Ketua PSSI Erick Thohir dalam beberapa kesempatan selalu mengungkapkan bahwa dalam lingkup sepak bola nasional, tidak boleh menganaktirikan sepak bola wanita. Sepak bola wanita Indonesia kini tengah dibangun lagi, bukan dari nol tapi dari posisi minus.
Sebuah sudut pandang yang sudah tepat dari era kepengurusan PSSI saat ini, tapi harus disadari belum sepenuhnya masyarakat kita memandang yang sama terhadap dunia sepak bola wanita. Dan sebenarnya tak hanya terjadi di Indonesia saja, karena di berbagai belahan dunia lainnya terdapat pula stigma terhadap sepak bola wanita.

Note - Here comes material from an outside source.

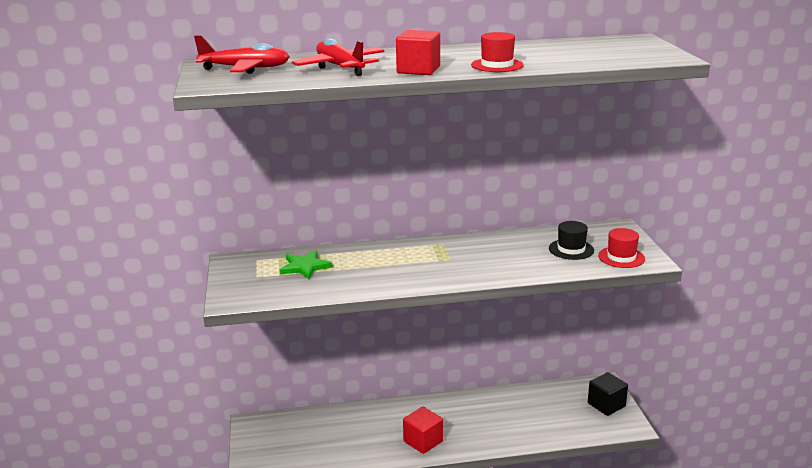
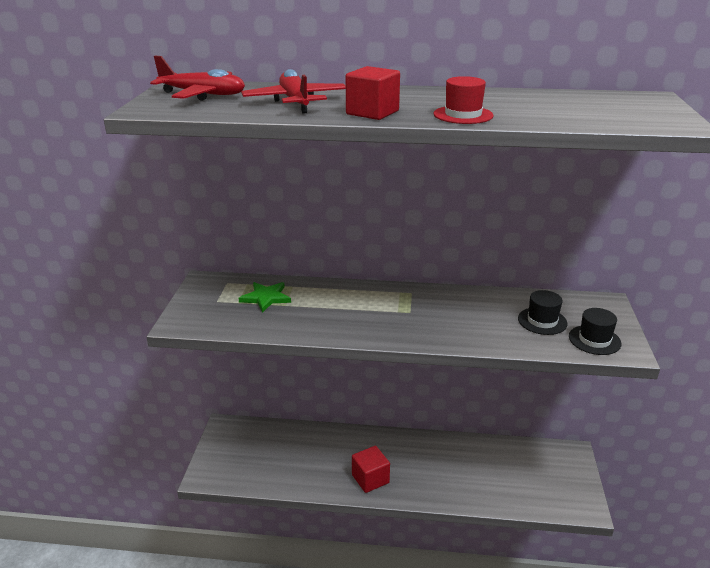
camera: 15 degrees right, 5 degrees up
(606, 405) = (568, 477): black cube -> none
(621, 257) = (594, 340): red hat -> black hat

Sebuah tantangan besar yang tampaknya membuat PSSI menerapkan strategi pengembangan sepak bola wanita dari atas ke bawah, bukan sebaliknya.
Ya, jika kita melihat saat ini Timnas wanita dibentuk dengan serius dengan merekrut bakat-bakat dari anak-anak diaspora Belanda hingga Amerika Serikat, tentu menjadi salah satu strategi PSSI.
Pada satu sisi terlihat instan, tetapi ketika popularitas Timnas wanita kita menanjak diiringi dengan prestasi yang naik, bukan tidak mungkin semakin banyak masyarakat yang aware terhadap dunia sepak bola wanita.
Anak-anak perempuan pun bakal lebih terpacu untuk mulai berlatih dan bermain sepak bola.